Lost (9): Appalachian State, Boston College, Coastal Carolina, Georgia Tech, Kentucky, NC State, Southern Miss, Texas Tech, Troy

==Appearances by conference==
Updated through the December 2025 edition (19 games, 38 total appearances).

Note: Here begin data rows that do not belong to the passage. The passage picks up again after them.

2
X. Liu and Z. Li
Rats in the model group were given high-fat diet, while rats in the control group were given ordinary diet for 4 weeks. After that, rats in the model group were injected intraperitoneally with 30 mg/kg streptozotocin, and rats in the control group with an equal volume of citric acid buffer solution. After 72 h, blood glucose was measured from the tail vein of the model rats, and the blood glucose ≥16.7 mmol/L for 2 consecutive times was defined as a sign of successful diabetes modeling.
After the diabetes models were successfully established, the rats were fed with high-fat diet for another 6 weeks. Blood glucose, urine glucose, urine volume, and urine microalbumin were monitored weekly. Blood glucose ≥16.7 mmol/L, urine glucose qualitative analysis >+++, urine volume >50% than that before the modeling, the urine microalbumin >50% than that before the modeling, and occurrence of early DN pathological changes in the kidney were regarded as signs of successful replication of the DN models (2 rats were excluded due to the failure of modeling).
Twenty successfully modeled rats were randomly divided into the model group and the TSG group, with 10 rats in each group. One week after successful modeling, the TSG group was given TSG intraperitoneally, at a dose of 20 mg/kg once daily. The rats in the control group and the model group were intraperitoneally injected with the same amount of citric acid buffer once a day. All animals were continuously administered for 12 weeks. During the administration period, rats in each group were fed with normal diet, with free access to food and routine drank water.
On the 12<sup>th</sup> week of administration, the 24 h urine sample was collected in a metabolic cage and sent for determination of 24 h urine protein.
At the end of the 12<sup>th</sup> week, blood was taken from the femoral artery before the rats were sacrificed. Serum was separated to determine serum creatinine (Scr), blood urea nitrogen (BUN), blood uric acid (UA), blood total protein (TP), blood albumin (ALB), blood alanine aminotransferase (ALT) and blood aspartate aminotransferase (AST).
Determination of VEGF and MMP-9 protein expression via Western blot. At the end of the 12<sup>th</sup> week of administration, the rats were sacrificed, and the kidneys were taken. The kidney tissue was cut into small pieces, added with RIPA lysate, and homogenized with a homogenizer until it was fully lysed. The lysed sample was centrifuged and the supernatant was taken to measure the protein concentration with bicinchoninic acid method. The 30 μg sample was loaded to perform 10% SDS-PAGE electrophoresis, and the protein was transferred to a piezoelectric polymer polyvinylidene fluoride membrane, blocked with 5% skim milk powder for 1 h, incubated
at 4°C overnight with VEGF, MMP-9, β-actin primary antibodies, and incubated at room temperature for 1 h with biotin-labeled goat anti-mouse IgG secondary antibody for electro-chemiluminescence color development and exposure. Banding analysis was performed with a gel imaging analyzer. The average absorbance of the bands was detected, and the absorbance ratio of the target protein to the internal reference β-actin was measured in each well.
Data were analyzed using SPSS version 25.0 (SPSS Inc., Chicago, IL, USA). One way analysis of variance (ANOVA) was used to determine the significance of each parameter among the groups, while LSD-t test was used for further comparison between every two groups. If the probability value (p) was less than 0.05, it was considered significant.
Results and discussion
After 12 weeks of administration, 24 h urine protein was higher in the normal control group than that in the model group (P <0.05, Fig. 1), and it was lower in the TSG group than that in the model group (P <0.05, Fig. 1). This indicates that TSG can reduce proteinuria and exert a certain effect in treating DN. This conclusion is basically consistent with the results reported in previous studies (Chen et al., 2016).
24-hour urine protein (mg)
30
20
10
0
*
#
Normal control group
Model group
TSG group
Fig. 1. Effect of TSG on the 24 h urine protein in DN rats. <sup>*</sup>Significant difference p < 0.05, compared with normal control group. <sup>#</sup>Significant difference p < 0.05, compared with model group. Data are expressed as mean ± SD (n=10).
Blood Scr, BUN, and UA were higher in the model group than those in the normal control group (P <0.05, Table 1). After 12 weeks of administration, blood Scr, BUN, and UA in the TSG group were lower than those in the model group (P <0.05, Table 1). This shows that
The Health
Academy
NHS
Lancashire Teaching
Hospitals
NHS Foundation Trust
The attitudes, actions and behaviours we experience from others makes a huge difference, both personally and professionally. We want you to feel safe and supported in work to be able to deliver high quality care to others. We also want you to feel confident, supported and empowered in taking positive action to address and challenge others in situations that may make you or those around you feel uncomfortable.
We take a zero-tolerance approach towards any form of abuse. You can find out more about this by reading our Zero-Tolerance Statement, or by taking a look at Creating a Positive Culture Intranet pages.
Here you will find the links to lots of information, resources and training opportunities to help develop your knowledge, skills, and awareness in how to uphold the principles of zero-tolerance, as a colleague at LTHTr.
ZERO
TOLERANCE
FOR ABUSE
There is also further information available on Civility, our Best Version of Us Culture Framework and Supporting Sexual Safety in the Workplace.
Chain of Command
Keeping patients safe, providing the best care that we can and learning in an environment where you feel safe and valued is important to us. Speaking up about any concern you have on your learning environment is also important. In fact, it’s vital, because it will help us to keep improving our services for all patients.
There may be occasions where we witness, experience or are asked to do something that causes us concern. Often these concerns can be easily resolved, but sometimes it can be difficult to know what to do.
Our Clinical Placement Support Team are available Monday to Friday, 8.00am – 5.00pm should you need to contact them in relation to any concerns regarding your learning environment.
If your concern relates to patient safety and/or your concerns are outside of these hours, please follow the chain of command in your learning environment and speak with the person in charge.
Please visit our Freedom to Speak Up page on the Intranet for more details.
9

| Conference | Record |  |  |  | Appearances by season |  |
| Games | W | L | Win pct. | Won | Lost |
| American | 16 | 10 | 6 | .625 | 2006, 2007, 2008, 2009*, 2010*, 2016, 2017, 2019*, 2021, 2022 | 2011*, 2012*, 2013*, 2014*, 2015, 2018 |
| SEC | 9 | 5 | 4 | .556 | 2012*, 2013*, 2014*, 2015, 2024 | 2009*, 2010*, 2016, 2021 |
| ACC | 5 | 2 | 3 | .400 | 2018, 2023 | 2008, 2019*, 2024 |
| Sun Belt | 4 | 1 | 3 | .250 | 2025 | 2022, 2023, 2025 |
| CUSA | 3 | 1 | 2 | .333 | 2011* | 2006, 2007 |
| Big 12 | 1 | 0 | 1 | .000 |  | 2017 |

- Games marked with an asterisk (*) were played in January of the following calendar year.
- Record for the American Conference includes appearances of the Big East Conference, as the American retains the charter of the original Big East, following its 2013 realignment. Teams representing the Big East appeared in seven games, compiling a 5–2 record.
- The 2025 game was contested between two Sun Belt teams.

==Game records==

| Team | Record, Team vs. Opponent | Year |
|---|---|---|
| Most points scored (one team) | 53, East Carolina vs. Coastal Carolina | 2022 |
| Most points scored (losing team) | 39, South Carolina vs. South Florida | 2016 |
| Most points scored (both teams) | 85, South Florida (46) vs. South Carolina (39) | 2016 |
| Fewest points allowed | 6, shared by: SMU vs. Pittsburgh Boston College vs. Cincinnati | 2012 2020 |
| Largest margin of victory | 32, Cincinnati vs. Boston College | 2020 |
| Total yards | 561, South Florida vs. Texas Tech | 2017 |
| Rushing yards | 343, Cincinnati vs. Boston College | 2020 |
| Passing yards | 427, East Carolina vs. Florida | Jan. 2015 |
| First downs | 33, Cincinnati vs. Boston College | 2020 |
| Fewest yards allowed | 164, Cincinnati vs. Boston College | 2020 |
| Fewest rushing yards allowed | 10, SMU vs. Pittsburgh | 2012 |
| Fewest passing yards allowed | 87, Cincinnati vs. Boston College | 2020 |
| Individual | Record, Player, Team vs. Opponent | Year |
| All-purpose yards | 318, Tony Pollard (Memphis) (109 rushing, 209 kick returns) | 2018 |
| Touchdowns (all-purpose) | 3, shared by: Quinton Flowers (South Florida) Jamie Newman (Wake Forest) Desmond Ridder (Cincinnati) | 2016 2018 Jan. 2020 |
| Total offense | 419, Jamie Newman (Wake Forest) (328 yards passing, 91 rushing) | 2018 |
| Total touchdowns | 6, Holton Ahlers (East Carolina) | 2022 |
| Rushing yards | 155, Damion Fletcher (Southern Miss) | 2007 |
| Rushing touchdowns | 3, shared by: Quinton Flowers (South Florida) Jamie Newman (Wake Forest) Desmond Ridder (Cincinnati) | 2016 2018 Jan. 2020 |
| Passing yards | 427, Shane Carden (East Carolina) | Jan. 2015 |
| Passing touchdowns | 5, Holton Ahlers (East Carolina) | 2022 |
| Receptions | 14, Deebo Samuel (South Carolina) | 2016 |
| Receiving yards | 190, Deebo Samuel (South Carolina) | 2016 |
| Receiving touchdowns | 2, shared by: Dominick Goodman (Cincinnati) Tyre McCants (South Florida) Isaiah Winstead (East Carolina) | 2007 2017 2022 |
| Tackles | 17, shared by: Jason Hendricks (Pittsburgh) Shareef White (Memphis) | 2013 Dec. 2015 |
| Sacks | 3.0, shared by: Margus Hunt (SMU) Dante Fowler (Florida) | 2012 Jan. 2015 |
| Interceptions | 2, shared by: Reggis Ball (Memphis) Dorrian Smith (Georgia Southern) | Dec. 2015 2025 |
| Long Plays | Record, Player, Team vs. Opponent | Year |
| Touchdown run | 62 yds., shared by: I’Tavius Mathers (Ole Miss) Daniel Spencer (Houston) | 2013 2014 |
| Touchdown pass | 86 yds., Treon Harris to Ahmad Fulwood (Florida) | Jan. 2015 |
| Kickoff return | 97 yds., Tony Pollard (Memphis) | 2018 |
| Punt return | 56 yds., Marcus Davis (Auburn) | Dec. 2015 |
| Interception return | 53 yds., Reggis Ball (Memphis) | Dec. 2015 |
| Fumble return | – | – |
| Punt | 69 yds., Jesse Mirco (Vanderbilt) | 2024 |
| Field goal | 53 yds., Jake Elliott (Memphis) | Dec. 2015 |

Source:

==Media coverage==
Except for the first two editions of the bowl, which were televised on ESPN2, the bowl has been televised on ESPN.